Although “Abiy-mania” has cooled since he came to office in 2018, Abiy remains immensely, albeit far from universally, domestically popular.

Three recent factors have contributed to reinforcing this popularity. First, Abiy’s insistence on Ethiopia’s sovereign right to develop its hydroelectric potential — symbolised by the GERD — is immensely popular, even if it is also the position of every other significant Ethiopian political actor. The narrative that Abiy is being bullied by downstream neighbours who have long profited from the Nile’s waters and unfair colonial-era treaties has unified Ethiopians like no other issue. The perception that foreign powers are more sympathetic to Egypt’s position has only bolstered the nationalist argument.

Second, Abiy’s prosecution of the war in Tigray against the so-called “junta” of the now outlawed Tigray People’s Liberation Front (TPLF), the prime actor in the old EPRDF, has also proved to be highly popular with many Ethiopians outside of Tigray. Widespread contempt for the TPLF/EPRDF has meant praise for the man seen as engineering their destruction, even at a tremendous humanitarian cost. In the latest atrocity of this war, a government airstrike on a market in Togoga, near Tigray’s regional capital, Mekelle, left as many as 80 dead and 43 wounded on Tuesday, the day after the election.

Abiy will win his first election as prime minister with huge tallies from Oromia, and argue he has a legitimate, democratic mandate.

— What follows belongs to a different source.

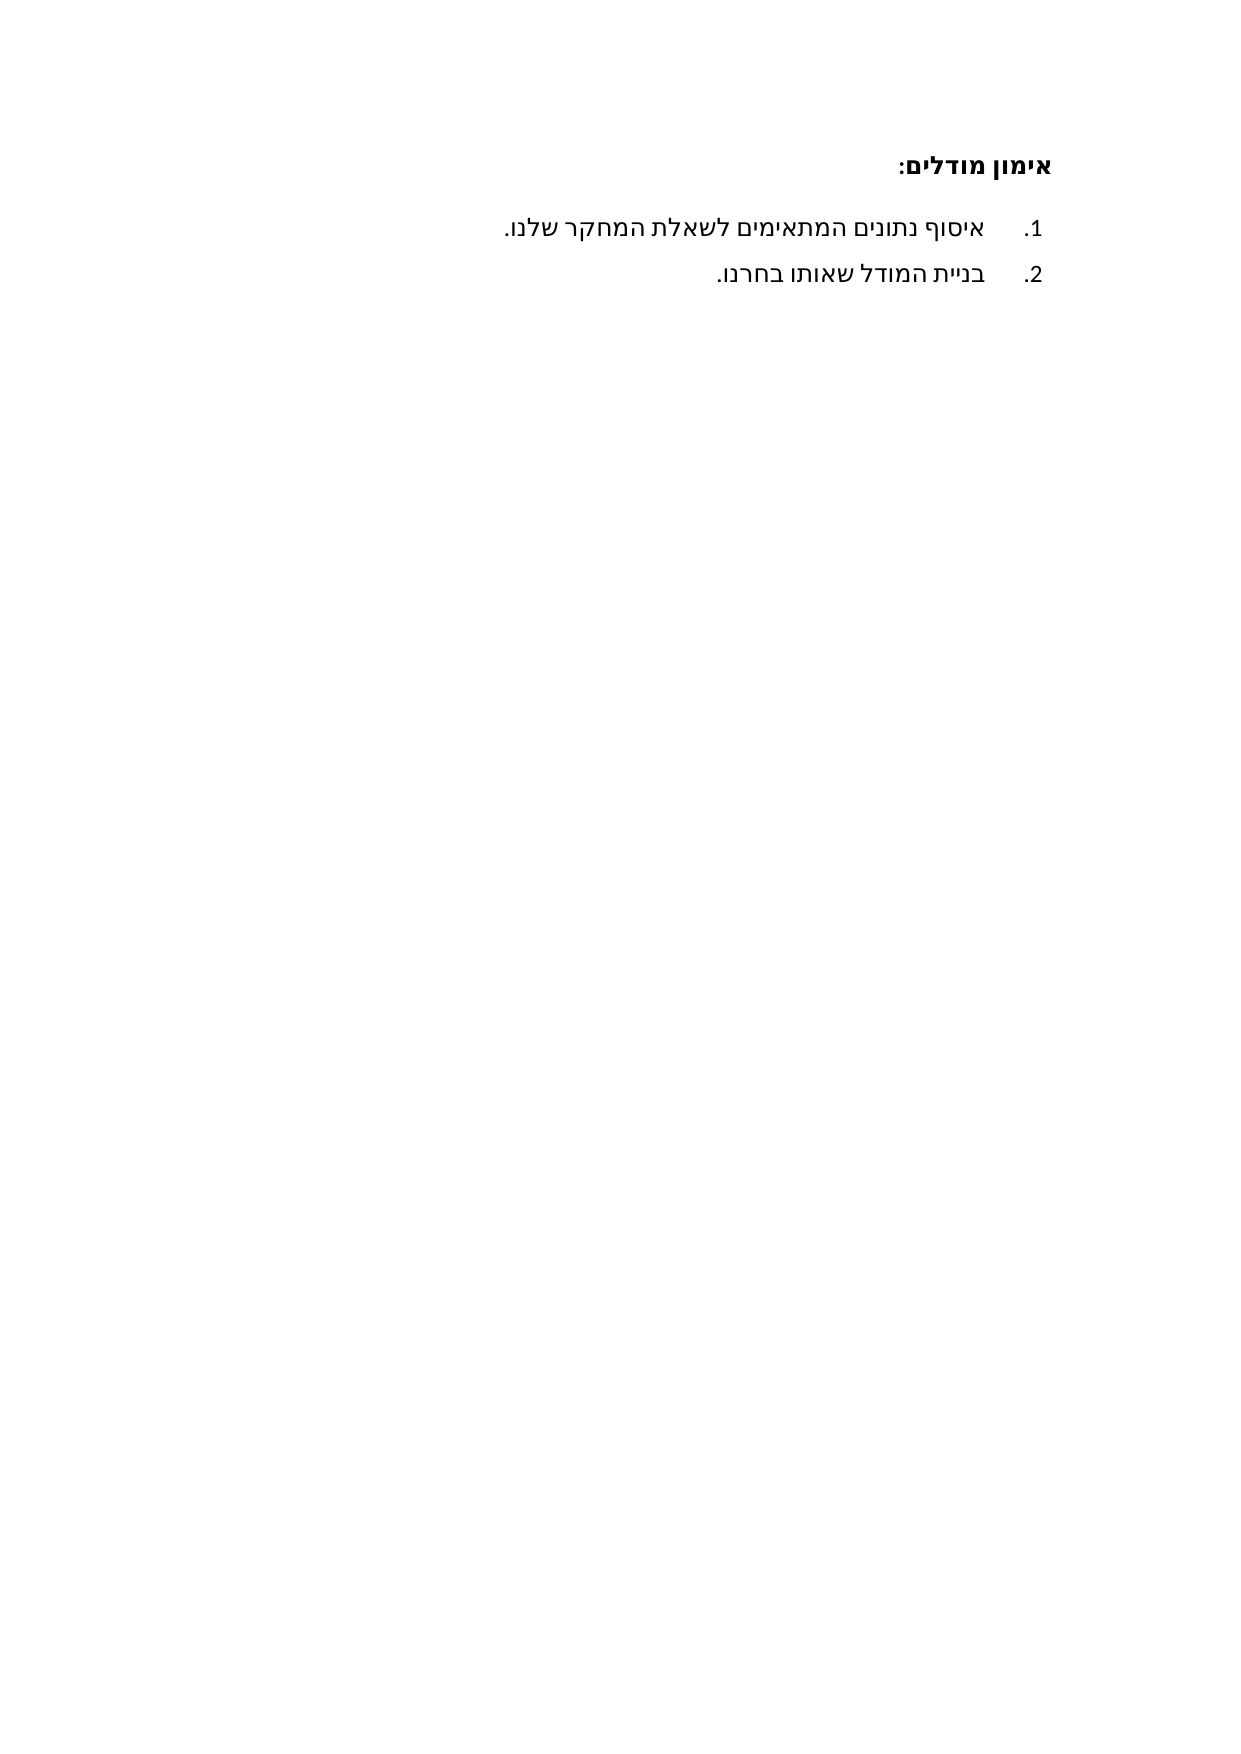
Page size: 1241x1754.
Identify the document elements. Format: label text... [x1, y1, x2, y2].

Third, the largely foreign distress about that humanitarian suffering has been portrayed as unwarranted foreign interference in Ethiopian domestic affairs, and thus is the newest chapter of necessary resistance to international intervention in Ethiopia, a country proud to have avoided European colonisation and which still counts the 1896 Battle of Adwa, where Ethiopia decisively defeated Italian forces, as a historical touchstone of great importance.

Still, this popularity is conditional, qualified and sometimes performative. In small towns throughout Abiy’s home region of Oromia, signs exhort voters to Ampuulii Filadhaa – choose or vote for the lightbulb (Prosperity’s party symbol). For some voters, the fact that Abiy is from Oromia is enough to support him: “it is our turn to have a leader”. Others say they will still vote for Abiy and the “lamp”, but “are disappointed” for a variety of reasons: government promises have not been kept, change has not occurred, “Abiy has changed”. In an environment where the major opposition parties in Oromia are not on the ballot, are boycotting the election, and have numerous leaders under arrest, it is difficult for many to see political alternatives or express contrary views. Abiy will win his first election as prime minister with huge tallies from Oromia, and argue he has a legitimate, democratic mandate. That mandate, however, may not illuminate the way forward for inclusive and equitable governance in Ethiopia, nor automatically solve the country’s many problems, both foreign and domestic.